City seeking funds to expand local welding training

The city is applying for a community development block grant that will help in part to expand a workforce training program that teaches adults basic welding skills.

Action was taken to apply for the grant at the regular Vermillion City Council meeting Monday night.

The grant was brought to the attention of the city by the South Eastern Council of Governments (SECOG).

"What the governor is trying to do is get more educated workers in the state, and so this is kind of a statewide effort to get more training programs," SECOG planner Janice Gravning explained at the meeting.

The welding program itself was implemented earlier this year, with its first section concluding Feb. 28. It is a partnership between the Vermillion Area Chamber & Development Company (VCDC), the Vermillion School District and Masaba Mining, Inc.

If the grant is approved, the program will be expanded for three years of quarterly sessions.

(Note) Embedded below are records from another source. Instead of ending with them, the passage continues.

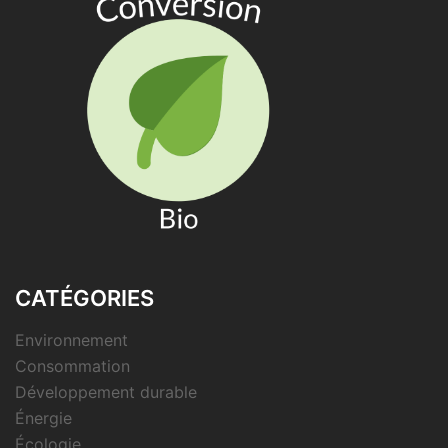
CATÉGORIES
Environnement
Consommation
Développement durable
Énergie
Écologie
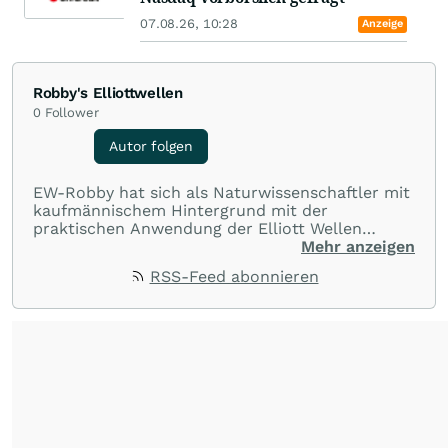
07.08.26, 10:28
Anzeige
Robby's Elliottwellen
0
Follower
Autor folgen
EW-Robby hat sich als Naturwissenschaftler mit
kaufmännischem Hintergrund mit der
praktischen Anwendung der Elliott Wellen
Theorie als ernsthaftes Verfahren zur
Mehr anzeigen
technischen Analyse auseinander gesetzt. Er
RSS-Feed abonnieren
betreibt im Rahmen einer Hobbytätigkeit den
Blog www.robbys-elliottwellen.de. Zuvor war er
Autor auf Cues Elliott Wellen.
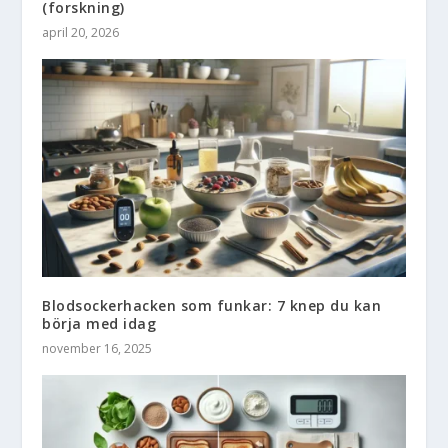
(forskning)
april 20, 2026
Blodsockerhacken som funkar: 7 knep du kan
börja med idag
november 16, 2025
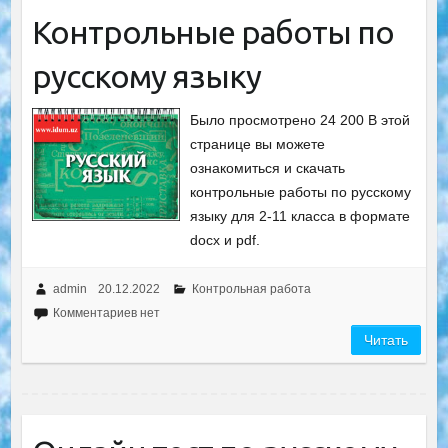
Контрольные работы по
русскому языку
Было просмотрено 24 200 В этой
странице вы можете
ознакомиться и скачать
контрольные работы по русскому
языку для 2-11 класса в формате
docx и pdf.
admin
20.12.2022
Контрольная работа
Комментариев нет
Читать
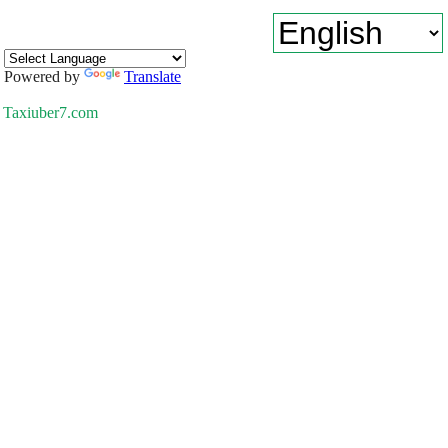
Powered by
Translate
Taxiuber7.com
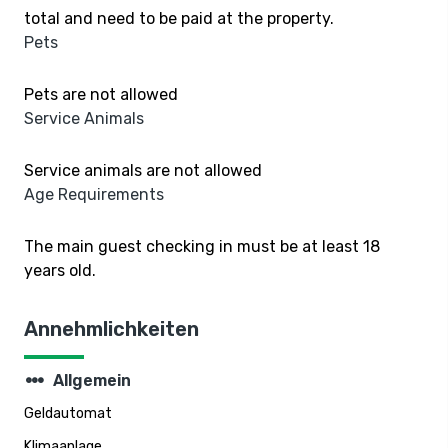
total and need to be paid at the property.
Pets
Pets are not allowed
Service Animals
Service animals are not allowed
Age Requirements
The main guest checking in must be at least 18
years old.
Annehmlichkeiten
steppers
Allgemein
Geldautomat
Klimaanlage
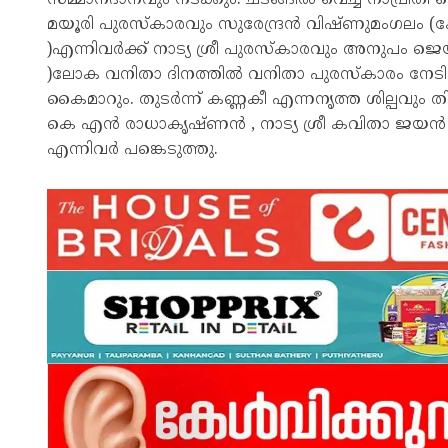
മയൂരി പുരസ്കാരവും സുരേന്ദ്രൻ വിഷ്ണുമംഗലം (
)എന്നിവർക്ക് നാട്യ ശ്രീ പുരസ്കാരവും അനുപം ജെയ
)ലോക വനിതാ ദിനത്തിൽ വനിതാ പുരസ്കാരം നേടിയ 
കൈമാറും. തുടർന്ന് കണ്ണകീ എന്നനൃത്ത ശില്പവും
കെ എൻ രാധാകൃഷ്ണൻ , നാട്യ ശ്രീ കവിതാ ജയൻ , ജമ
എന്നിവർ പങ്കെടുത്തു.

"If it's approved, the grant will allow us to not only expand the number of students we could teach, but also upgrade the equipment so that the students are learning on equipment that's close to what the employers are using in their shops," Steve Howe, VCDC's executive director, said in an interview Tuesday with the Vermillion Plain Talk.

The grant also will help to offset the cost for the instructor, Mark Pier of the Vermillion School District.

"That way we will be able to get if offered at a lower rate for the students," Howe said. "Right now we charge them $250, and then when they get a job the VCDC reimburses that. …

"We want to be able to provide the tuition at no cost. We will continue to offer the class at a charge to make sure that people are taking it seriously, but we want to be able to reimburse them for their tuition and still pay the instructor," he said.

The grant must be applied for by the city, which will then give funds to the VCDC if they are awarded, Gravning explained.

Howe said the class is six weeks and 35 hours of actual coursework. The first round of classes had a total of 10 students – eight adults and two high-schoolers.

Its purpose is to provide the students with the basic skills they need "to get their foot in the door with an employer," he said.

"It's not going to provide them with any extensive certification, but it's giving them the basic skills that they need to be taken seriously be a potential employer, and hopefully give them enough of a background that the employer will invest in them to do some on-the-job training," Howe said.

When the students conclude their coursework they can then go out to potential employers, such as Masaba, and take a welding test.

"We haven't gotten the feedback on how they did with some of that employer testing, so once we get that … we'll be able to find out what the status of those students was," Howe said. "If we have to revamp the class, we will do that."

A course such as this one plays an important role in Vermillion's changing economic landscape, Howe said.

"Vermillion has not had a tradition of the skilled trades," he said. "As we are recruiting these businesses and helping the existing ones grow, we're at a disadvantage with our workforce. We just don't have the skilled trades-people necessary to meet their needs."

Howe added that it's heartening to see different groups working together to help meet those needs.

"It means that this community is taking an active role in getting the workforce that they need so they can continue to grow in Vermillion," he said. "It's a real positive when we have these different entities working together to do this."

The city should hear within 30 to 45 days of applying whether it will receive the grant, Howe said.